Nach dem Abitur hatte ich mich in Göttingen für ein Studium der Philosophie und Germanistik eingeschrieben. Ich hielt das damals für eine gute Kombination. (Und, erstaunlich genug, für den richtigen Ort, um zu studieren!)
Dann kam das Kreiswehrersatzamt dazwischen und um nicht noch mehr Zeit zu verlieren, habe ich Wehrdienst geleistet. Das waren damals 10 Monate, 3 weniger als beim Zivildienst.

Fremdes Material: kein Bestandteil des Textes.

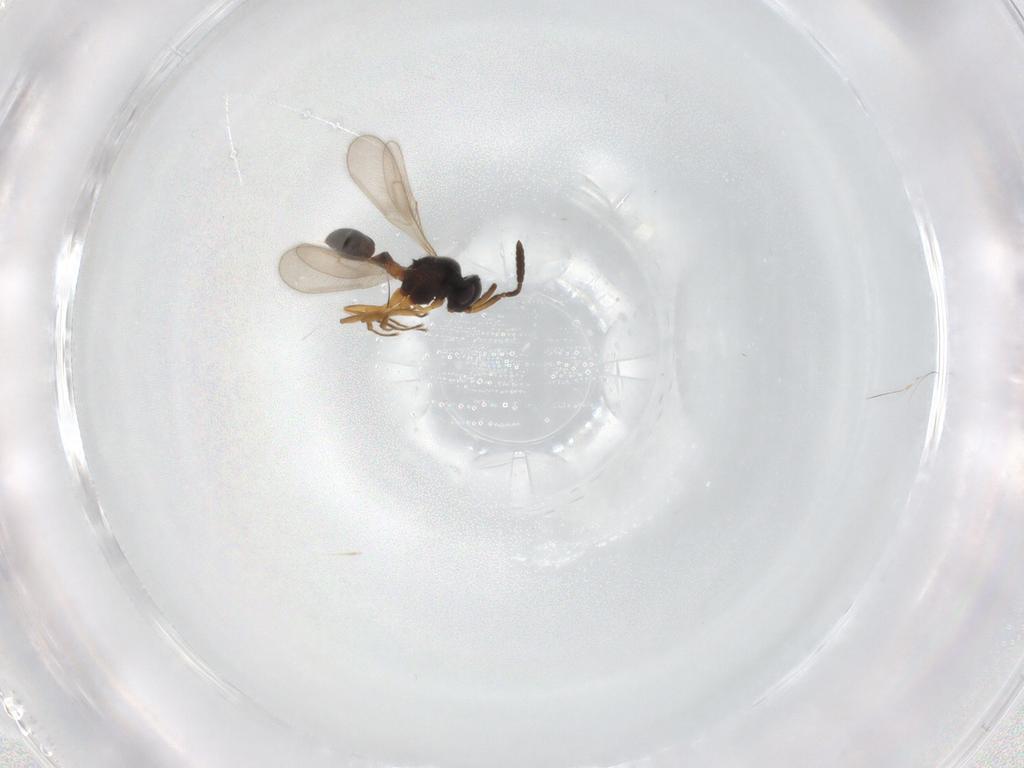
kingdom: Animalia
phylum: Arthropoda
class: Insecta
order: Hymenoptera
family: Scelionidae
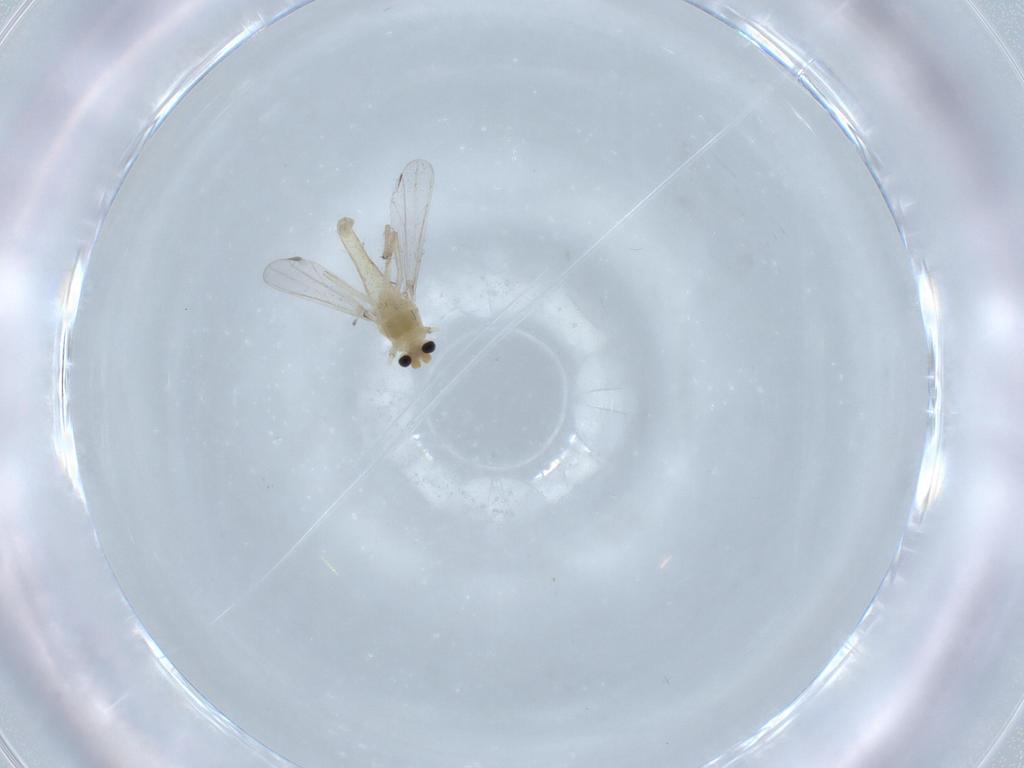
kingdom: Animalia
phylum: Arthropoda
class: Insecta
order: Diptera
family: Chironomidae
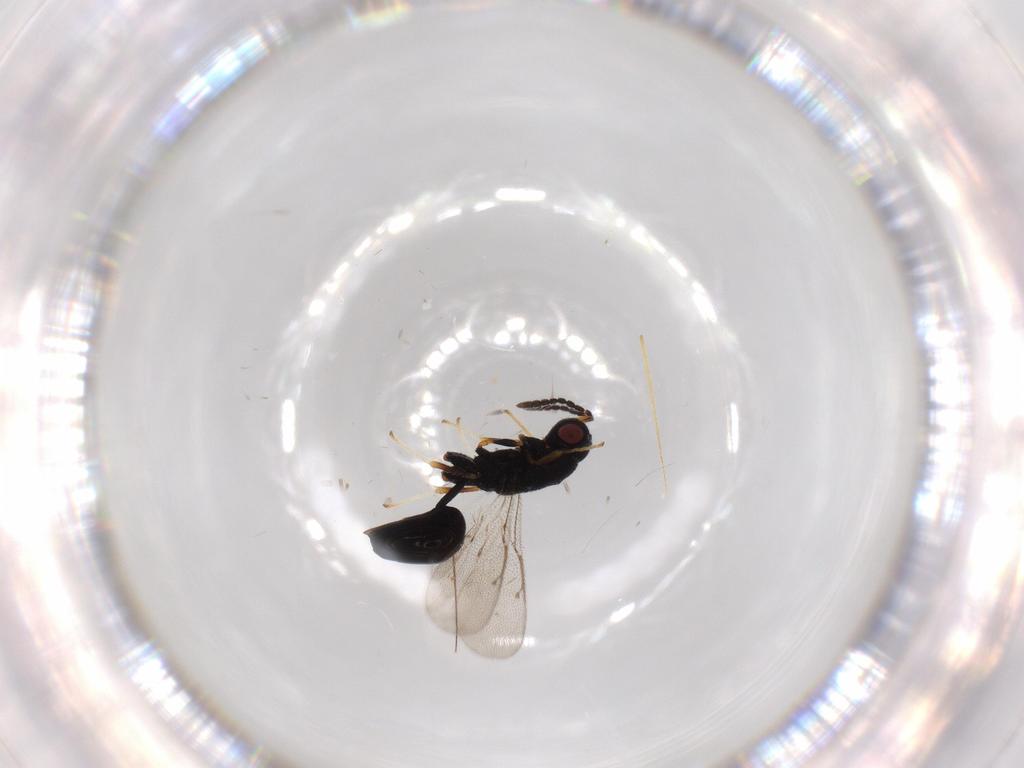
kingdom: Animalia
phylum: Arthropoda
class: Insecta
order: Hymenoptera
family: Eurytomidae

Es gab in meiner Kompanie ein paar Wirrköpfe, die als Begründung für ihren Wehrdienst gern "Dankbarkeit" anführten. Sie waren dankbar, dass sie in Deutschland in Demokratie leben durften. Sie waren dankbar, dass sie in Frieden aufgewachsen waren. Man kennt diese Begründungen. Dem Staat zu Diensten sein.
Ich habe diese Argumente nie nachvollziehen können, weil ich mir das Land ja nicht ausgesucht hatte. Ich hatte, genau genommen, nicht einmal darum gebeten, überhaupt in irgend ein Land hineingeboren zu werden. Jedenfalls konnte ich mich nicht daran erinnern. Das hat sich einfach so ergeben. (Ich bin dankbar dafür, aber weder Deutschland noch der Bundeswehr, sondern in erster Linie meiner Mutter, die mit 40 ihre biologische Uhr so laut ticken hörte, dass sie gehandelt hat.)
Ich glaube, heute würde ich diese Argumente noch weniger verstehen. Seit ich mich erinnern kann, lese und höre ich davon, wie zum Wohl eines ungerichteten Sicherheitsbedürfnisses Freiheiten immer weiter eingeschränkt werden. Lauschangriffe, Überwachung meines E-Mail- und Telefon-Verkehrs und Ausweise mit biometrischen Daten sind nur ein paar Beispiele.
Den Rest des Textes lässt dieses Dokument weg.